## Directions:
The lines wanted are those in the data below that include "pixels".

## Extracted entries:
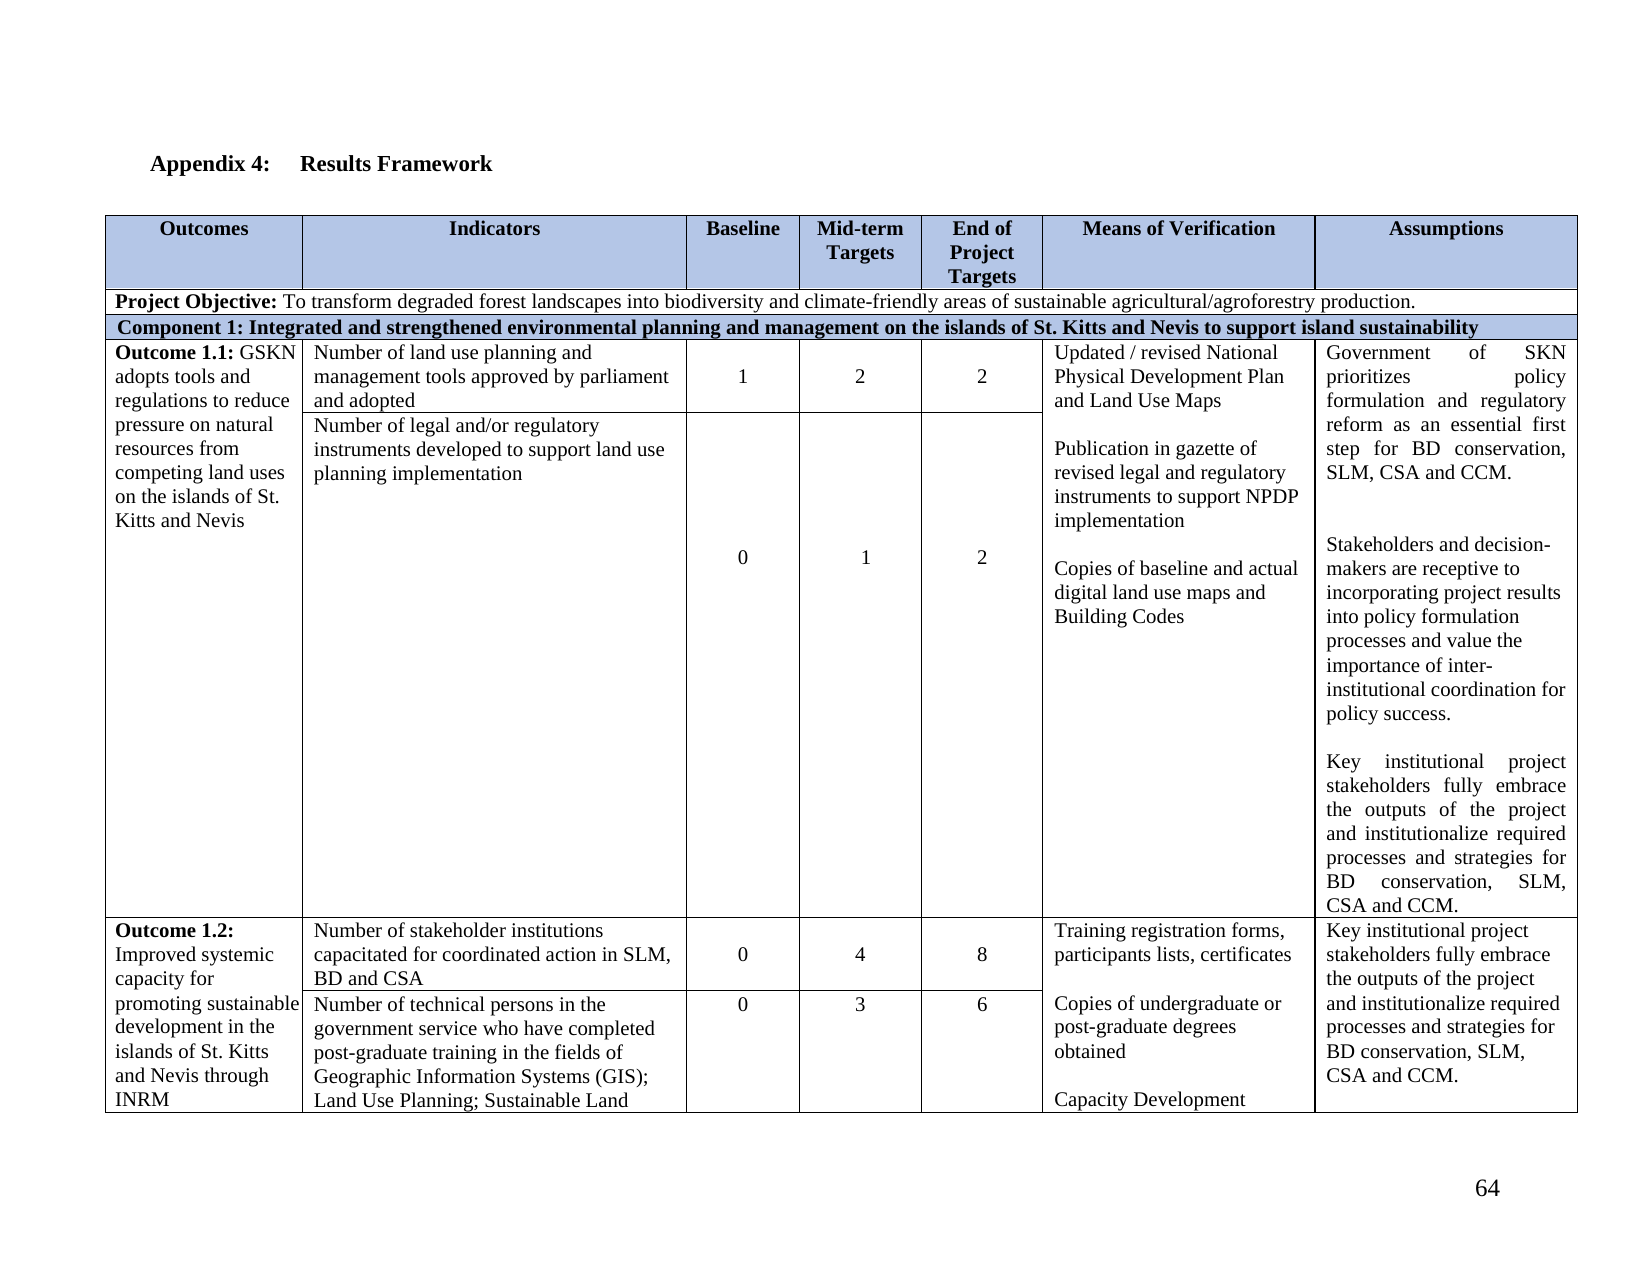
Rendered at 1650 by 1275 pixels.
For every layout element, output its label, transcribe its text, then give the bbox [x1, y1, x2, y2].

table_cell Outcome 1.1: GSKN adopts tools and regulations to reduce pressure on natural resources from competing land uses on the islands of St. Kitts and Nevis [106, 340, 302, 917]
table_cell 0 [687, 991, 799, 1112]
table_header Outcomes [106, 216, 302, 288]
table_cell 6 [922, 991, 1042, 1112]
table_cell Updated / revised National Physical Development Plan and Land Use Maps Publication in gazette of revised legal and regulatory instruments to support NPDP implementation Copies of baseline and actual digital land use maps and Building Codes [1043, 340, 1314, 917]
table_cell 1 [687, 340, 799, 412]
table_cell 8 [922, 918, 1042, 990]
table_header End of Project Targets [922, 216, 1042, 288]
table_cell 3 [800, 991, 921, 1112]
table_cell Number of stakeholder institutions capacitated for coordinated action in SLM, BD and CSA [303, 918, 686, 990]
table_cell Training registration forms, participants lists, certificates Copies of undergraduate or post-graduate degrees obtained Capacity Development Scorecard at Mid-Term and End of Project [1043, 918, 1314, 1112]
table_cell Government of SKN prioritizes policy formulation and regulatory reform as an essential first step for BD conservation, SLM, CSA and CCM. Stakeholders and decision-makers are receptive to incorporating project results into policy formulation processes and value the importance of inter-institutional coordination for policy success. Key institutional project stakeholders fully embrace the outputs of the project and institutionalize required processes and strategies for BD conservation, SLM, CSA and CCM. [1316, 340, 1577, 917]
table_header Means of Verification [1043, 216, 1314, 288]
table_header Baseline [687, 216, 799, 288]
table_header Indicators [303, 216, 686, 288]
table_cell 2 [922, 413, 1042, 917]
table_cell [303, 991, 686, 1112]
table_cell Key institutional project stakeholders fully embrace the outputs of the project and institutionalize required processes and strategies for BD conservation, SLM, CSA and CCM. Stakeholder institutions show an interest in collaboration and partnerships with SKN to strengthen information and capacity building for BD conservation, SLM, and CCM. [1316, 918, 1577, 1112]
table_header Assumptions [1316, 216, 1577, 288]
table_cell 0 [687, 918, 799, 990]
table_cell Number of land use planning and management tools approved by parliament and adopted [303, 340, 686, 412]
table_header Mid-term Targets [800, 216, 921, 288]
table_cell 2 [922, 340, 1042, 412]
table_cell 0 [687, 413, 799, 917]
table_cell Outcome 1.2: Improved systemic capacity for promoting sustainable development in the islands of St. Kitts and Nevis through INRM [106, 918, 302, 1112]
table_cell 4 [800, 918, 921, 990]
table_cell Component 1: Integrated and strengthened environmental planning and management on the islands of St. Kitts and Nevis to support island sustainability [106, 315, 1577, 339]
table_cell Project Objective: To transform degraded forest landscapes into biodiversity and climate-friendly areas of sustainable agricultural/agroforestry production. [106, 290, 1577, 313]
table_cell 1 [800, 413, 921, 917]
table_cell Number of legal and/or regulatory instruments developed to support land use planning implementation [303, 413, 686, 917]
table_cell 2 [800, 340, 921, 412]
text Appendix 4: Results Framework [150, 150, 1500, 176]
--
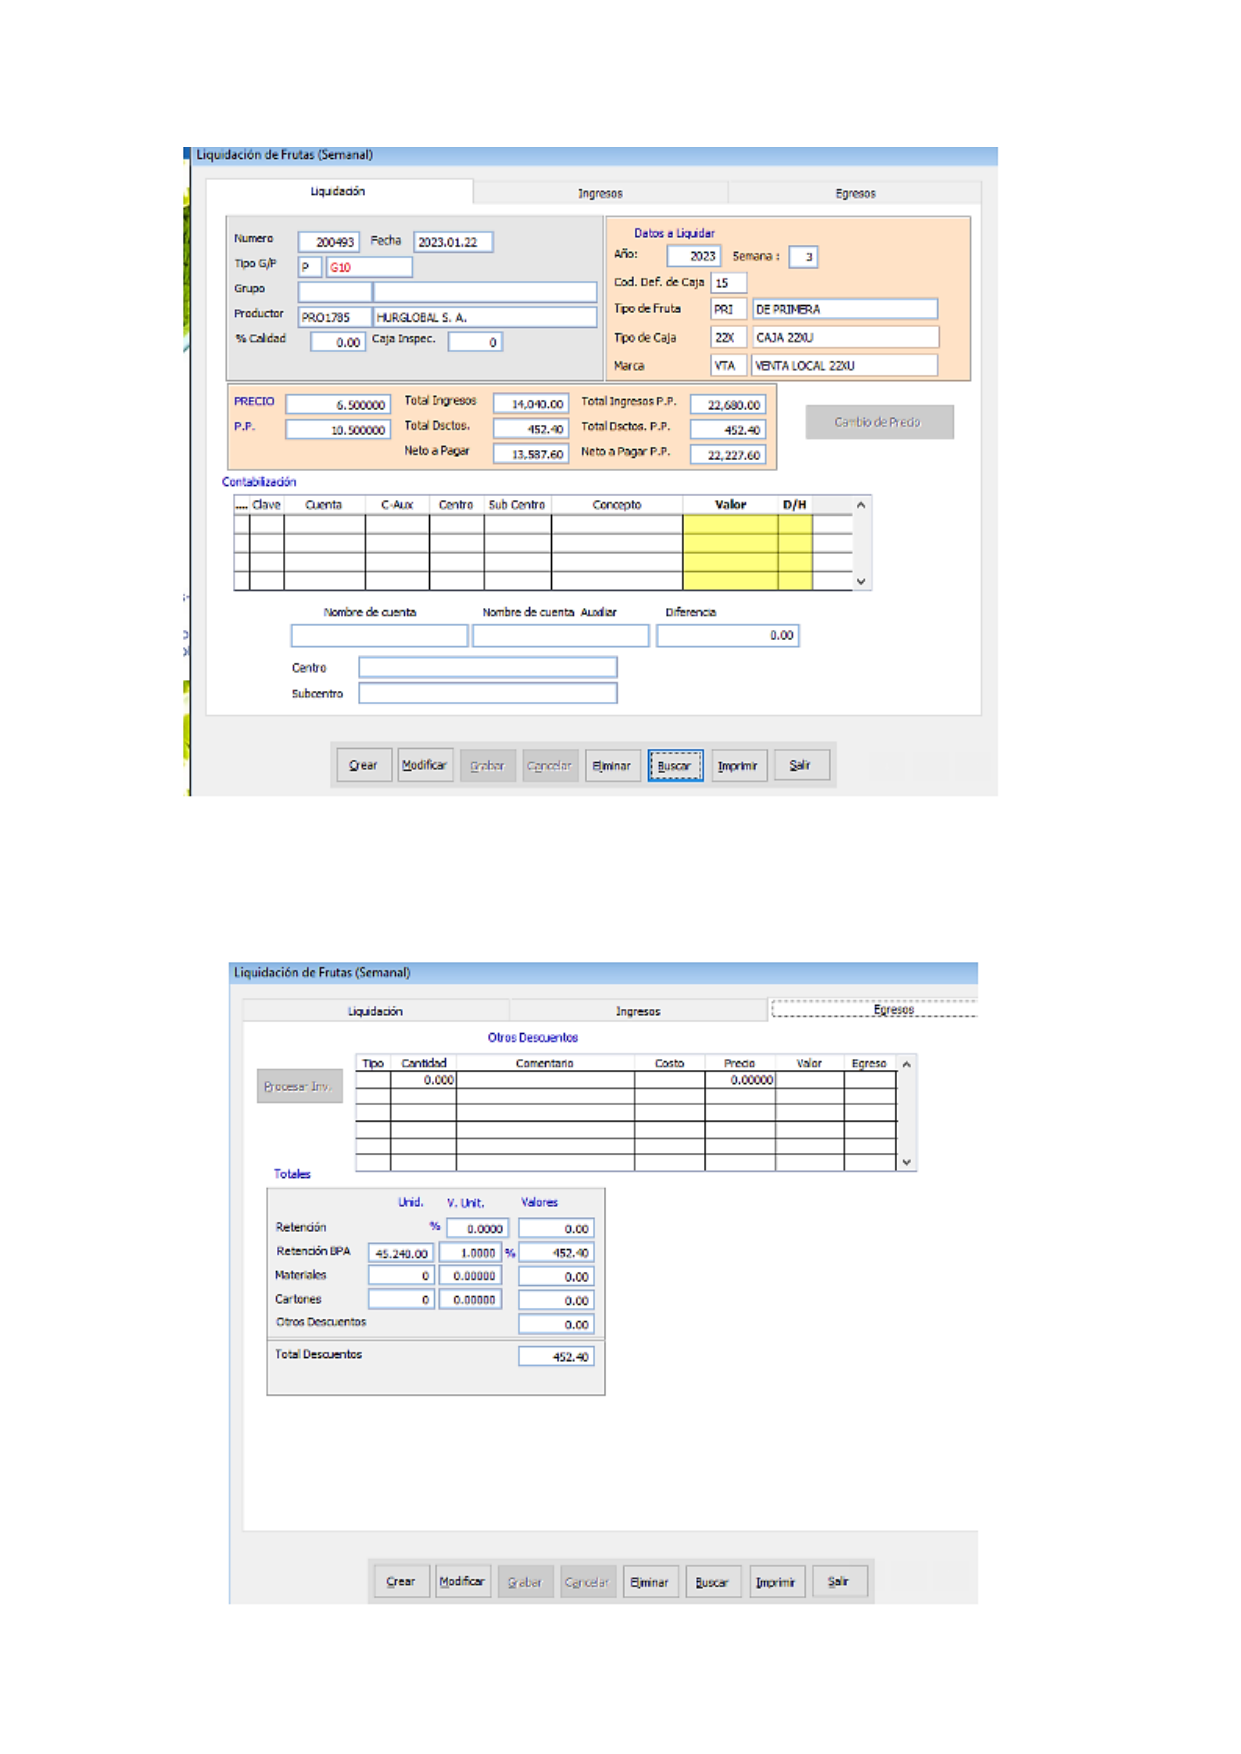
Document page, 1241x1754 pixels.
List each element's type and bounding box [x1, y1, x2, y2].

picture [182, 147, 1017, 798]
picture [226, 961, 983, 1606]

## Written response:
Rendered at 1650 by 1275 pixels.
Document page, 1241x1754 pixels.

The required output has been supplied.